尤金程序不是在2014年6月7日才开始“骗人”的。但是不管是对尤金,还是对那些上当的人来说,这一天都非常特别。因为这一天是数学家阿兰·图灵(Alan Turing)逝世60周年的纪念日。众所周知,图灵是人工智能这门跨界学科的奠基人之一。正是他第一次提出了一种操作上可行的办法,来测试某个对象是否具有与人类相当的智慧——这就是著名的图灵测试。

图灵测试背后的逻辑其实很简单:如果一个活物看上去像猫,叫起来像猫,种种习性也和猫别无二致,那它多半就是猫。

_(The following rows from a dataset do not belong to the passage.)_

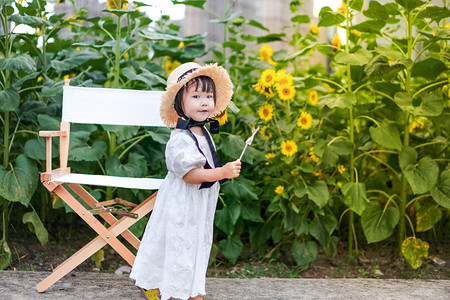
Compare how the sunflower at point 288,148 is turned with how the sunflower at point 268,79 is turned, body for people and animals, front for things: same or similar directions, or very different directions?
same or similar directions

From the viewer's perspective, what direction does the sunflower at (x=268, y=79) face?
toward the camera

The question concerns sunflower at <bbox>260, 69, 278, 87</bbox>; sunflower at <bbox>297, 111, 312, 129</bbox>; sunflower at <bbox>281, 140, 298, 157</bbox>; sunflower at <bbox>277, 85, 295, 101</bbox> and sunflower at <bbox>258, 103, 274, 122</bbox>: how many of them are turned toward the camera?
5

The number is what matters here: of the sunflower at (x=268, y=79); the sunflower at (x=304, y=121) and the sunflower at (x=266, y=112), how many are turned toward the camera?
3

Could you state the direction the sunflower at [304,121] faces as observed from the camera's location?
facing the viewer

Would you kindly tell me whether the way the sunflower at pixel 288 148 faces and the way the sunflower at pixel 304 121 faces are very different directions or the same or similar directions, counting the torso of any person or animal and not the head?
same or similar directions

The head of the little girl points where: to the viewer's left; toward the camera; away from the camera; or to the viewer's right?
toward the camera

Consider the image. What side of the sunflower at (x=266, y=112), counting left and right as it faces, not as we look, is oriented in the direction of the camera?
front

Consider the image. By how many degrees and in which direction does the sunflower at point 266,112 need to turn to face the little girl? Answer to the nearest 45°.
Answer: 0° — it already faces them

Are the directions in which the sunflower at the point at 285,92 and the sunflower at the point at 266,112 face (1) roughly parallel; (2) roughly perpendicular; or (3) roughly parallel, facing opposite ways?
roughly parallel

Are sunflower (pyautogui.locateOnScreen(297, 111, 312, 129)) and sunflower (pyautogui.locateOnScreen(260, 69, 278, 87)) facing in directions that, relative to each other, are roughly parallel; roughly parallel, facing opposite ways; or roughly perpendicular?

同理,假如一个测试对象的种种表现很像人类的智力活动,那么它就多半会思考。早在启蒙时代,哲学家狄德罗就表达了类似的意见。他曾经说过:“如果他们发现一只鹦鹉能够回答他们提出的一切问题,我就会毫不犹豫地宣布,那只鹦鹉具有智慧。”只不过,图灵测试的目的不是为了鉴识别的生物是否具有像人类那样高的智力,而是为了回答另一个问题——会不会终有一天,人类创造出来的机器能够像它的造物主那样去思考。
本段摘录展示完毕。